Mon souhait, pour la bonne gestion de ce fonds est de pouvoir réunir des compétences de renom en ramenant les meilleures pointures tunisiennes qui exercent à l’étranger, leur offrant la rémunération qui sied. Ce sont des ressources rares car ils s’obligent à une obligation de résultat.

On pourra investir dans les grands projets autant que dans la PME. On pourra générer une dynamique globale qui profitera à touts les opérateurs, entreprises et banques à la fois.

Pr Mohamed HADDAR : Bingo !

J’ai conscience de la dimension globale de votre projet et je sais que c’est quelque chose qui est de nature à achever la transformation de l’économie tunisienne, en profondeur.

Jamel Belhaj : Ajiyal sera-t-il un projet mort né ?

Je regrette qu’on n’ait pas eu assez de temps pour présenter le projet de création du fonds ‘’Ajiyal’’, à la constituante pour le faire approuver alors que le Conseil des ministres l’a validé et agréé. C’était une affaire de calendrier électoral, deux semaines nous ont manqué. Je regrette également que les produits des ventes des entreprises confisquées aient été affectés au budget alors qu’ils auraient pu alimenter le fonds en question. Naturellement la question n’aurait pas été définitivement résolue sans la résolution des préalables évoqués tout à l’heure car il faut bien se dire qu’en s’attaquant aux grands projets, il faut penser à mettre les gens en confiance réformant le système en conséquence

Aicha Enneifer : La contrainte du ‘’fund rising’’

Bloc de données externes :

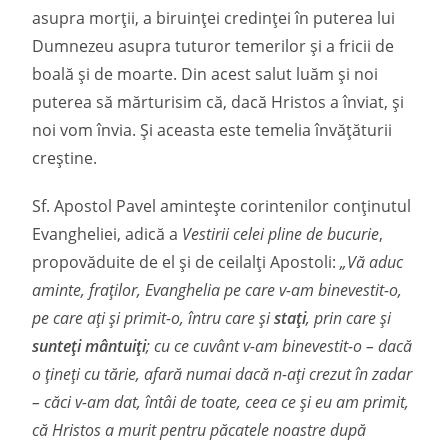
asupra morții, a biruinței credinței în puterea lui
Dumnezeu asupra tuturor temerilor și a fricii de
boală și de moarte. Din acest salut luăm și noi
puterea să mărturisim că, dacă Hristos a înviat, și
noi vom învia. Şi aceasta este temelia învăţăturii
creștine.
Sf. Apostol Pavel amintește corintenilor conţinutul
Evangheliei, adică a
Vestirii celei pline de bucurie
,
propovăduite de el și de ceilalţi Apostoli:
„Vă aduc
aminte, fraţilor, Evanghelia pe care v-am binevestit-o,
pe care aţi şi primit-o, întru care şi
staţi
, prin care şi
sunteţi mântuiţi
; cu ce cuvânt v-am binevestit-o – dacă
o ţineţi cu tărie, afară numai dacă n-aţi crezut în zadar
– căci v-am dat, întâi de toate, ceea ce şi eu am primit,
că Hristos a murit pentru păcatele noastre după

Le tout n’est pas de réunir des fonds considérables, encore faut-il que l’économie parvienne à les absorber, sinon il a un risque de mauvaise allocation.

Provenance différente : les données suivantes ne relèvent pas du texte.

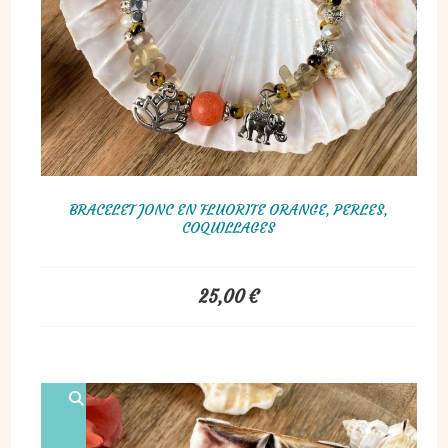
BRACELET JONC EN FLUORITE ORANGE, PERLES,
COQUILLAGES
25,00
€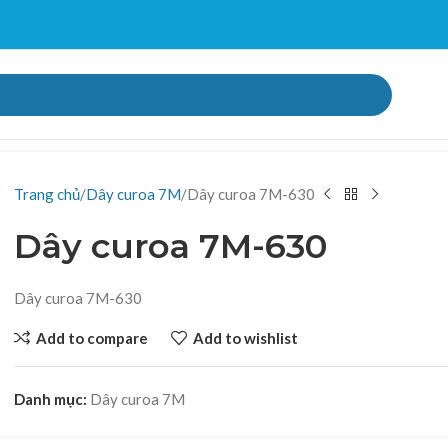
Trang chủ
Dây curoa 7M
Dây curoa 7M-630
Dây curoa 7M-630
Dây curoa 7M-630
Add to compare
Add to wishlist
Danh mục:
Dây curoa 7M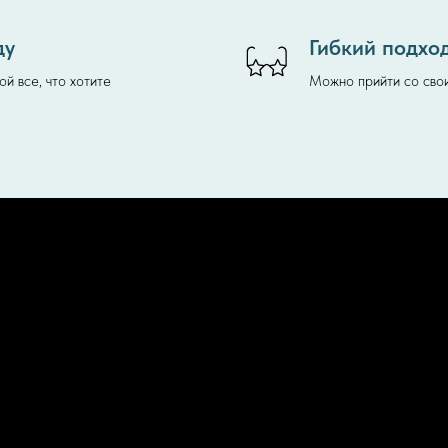
ду
Гибкий подхо
й все, что хотите
Можно прийти со сво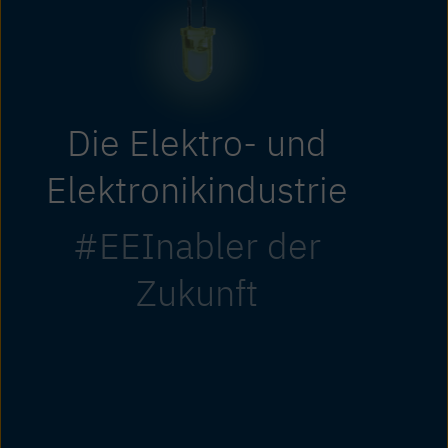
Die Elektro- und
Elektronikindustrie
#EEInabler der
Zukunft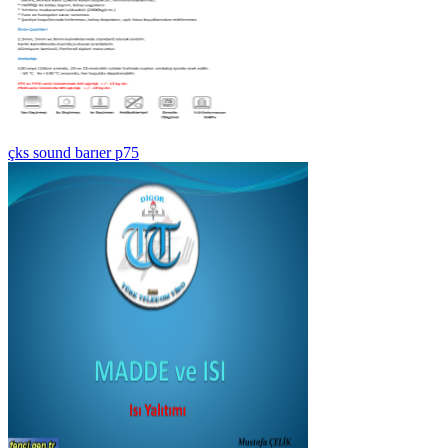
çks sound barıer p75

Je voudrais pour ma part insister sur un aspect important pour le plein déploiement du Fonds Ajyal, en cas ou on le réactiverait. Il y a à garantir une certaine profondeur de fund rising. L’économie pourrait ne pas absorber les ressources ainsi réunies. On disposerait paradoxalement d’un excédent de ressources qui resteraient inexploitées, ce qui est anti économique. Une des manières d’accroitre la capacité d’absorption de l’investissement serait la diversification des instruments financiers de participation au capital. Ces derniers, manquent. Cela gênerait la passerelle du pipe line : le seul instrument d’intervention à l’heure actuelle c’est l’action. Autant c’est efficace pour la participation dans les grands projets autant c’est inopérant pour le green fields.

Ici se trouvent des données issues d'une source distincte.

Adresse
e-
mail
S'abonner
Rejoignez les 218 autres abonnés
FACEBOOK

C’est particulièrement incommode pour des participations dans des projets qui démarrent et notamment les ‘’start up’’ à fort potentiel. A l’heure actuelle, la réglementation focalise sur la PME et peu sur les start up. Un fonds pour matérialiser sa position sur une valeur doit disposer des outils adéquats. Il y a une gêne pratique, assez handicapante, en matière de valorisation pour des sociétés matures. Se pose également le dégrèvement fiscal qui diffère selon qu’il s’agit d’une action ou d’une participation en création. Cela fait qu’au bout du compte nous campons sur les mêmes positions. Les entreprises diront voilà nous avons des projets et nous manquons de financement. Et, les SICAR diront nous disposons des ressources mais nous manquons de pipe lines pour canaliser nos investissements.

Jaloul AYED : Un pool de cash percutant !

En réponse à Aicha Enneifer, et par delà, je veux préciser que l’apport principal du Fonds Ajyal n’est pas, prioritairement, d’apporter du financement aux PME. Il s’agit de créer un véhicule, capable de réunir un pool de cash afin de procurer un boost aux entreprises existantes quand elles disposent du potentiel nécessaire, en vue de devenir des champions régionaux, avec des visées réelles d’implantation en Afrique ou en Europe. Le but est de créer une poussée de décollage favorable à l’économie dans son ensemble. C’est un fonds qui aura à travailler sur les grands projets avec des enveloppes consistantes de l’ordre de 1,5 à 2 millliards de dollars.